DATASET
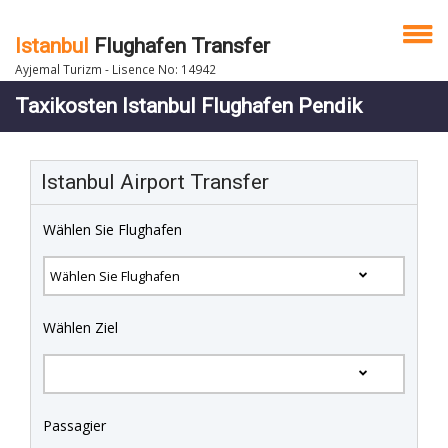
Istanbul
Flughafen Transfer
Ayjemal Turizm - Lisence No: 14942
Taxikosten Istanbul Flughafen Pendik
Istanbul Airport Transfer
Wählen Sie Flughafen
Wählen Ziel
Passagier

TASK DESCRIPTION
Using the listing above, show each line holding the string "Istanbul".

RESULT FOR THIS EXERCISE
Istanbul
Taxikosten Istanbul Flughafen Pendik
Istanbul Airport Transfer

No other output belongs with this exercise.